### Data for processing ###

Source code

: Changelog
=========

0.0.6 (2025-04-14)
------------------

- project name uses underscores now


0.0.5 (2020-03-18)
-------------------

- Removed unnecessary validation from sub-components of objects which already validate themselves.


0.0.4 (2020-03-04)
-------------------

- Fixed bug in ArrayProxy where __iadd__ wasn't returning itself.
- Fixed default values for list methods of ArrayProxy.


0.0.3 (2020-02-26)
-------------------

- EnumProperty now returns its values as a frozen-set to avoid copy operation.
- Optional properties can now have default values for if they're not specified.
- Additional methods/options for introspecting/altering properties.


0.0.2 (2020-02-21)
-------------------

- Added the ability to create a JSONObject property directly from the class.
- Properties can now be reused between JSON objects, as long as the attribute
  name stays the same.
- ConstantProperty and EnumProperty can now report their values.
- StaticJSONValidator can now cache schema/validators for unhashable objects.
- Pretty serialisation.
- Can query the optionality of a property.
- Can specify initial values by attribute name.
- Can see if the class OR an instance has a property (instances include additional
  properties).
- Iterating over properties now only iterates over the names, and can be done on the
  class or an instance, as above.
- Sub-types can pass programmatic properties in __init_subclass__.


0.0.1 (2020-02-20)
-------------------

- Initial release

###

• [What this task involves]:
Repeat the records above exactly as they appear.

• [Response]:
Source code

: Changelog
=========

0.0.6 (2025-04-14)
------------------

- project name uses underscores now


0.0.5 (2020-03-18)
-------------------

- Removed unnecessary validation from sub-components of objects which already validate themselves.


0.0.4 (2020-03-04)
-------------------

- Fixed bug in ArrayProxy where __iadd__ wasn't returning itself.
- Fixed default values for list methods of ArrayProxy.


0.0.3 (2020-02-26)
-------------------

- EnumProperty now returns its values as a frozen-set to avoid copy operation.
- Optional properties can now have default values for if they're not specified.
- Additional methods/options for introspecting/altering properties.


0.0.2 (2020-02-21)
-------------------

- Added the ability to create a JSONObject property directly from the class.
- Properties can now be reused between JSON objects, as long as the attribute
  name stays the same.
- ConstantProperty and EnumProperty can now report their values.
- StaticJSONValidator can now cache schema/validators for unhashable objects.
- Pretty serialisation.
- Can query the optionality of a property.
- Can specify initial values by attribute name.
- Can see if the class OR an instance has a property (instances include additional
  properties).
- Iterating over properties now only iterates over the names, and can be done on the
  class or an instance, as above.
- Sub-types can pass programmatic properties in __init_subclass__.


0.0.1 (2020-02-20)
-------------------

- Initial release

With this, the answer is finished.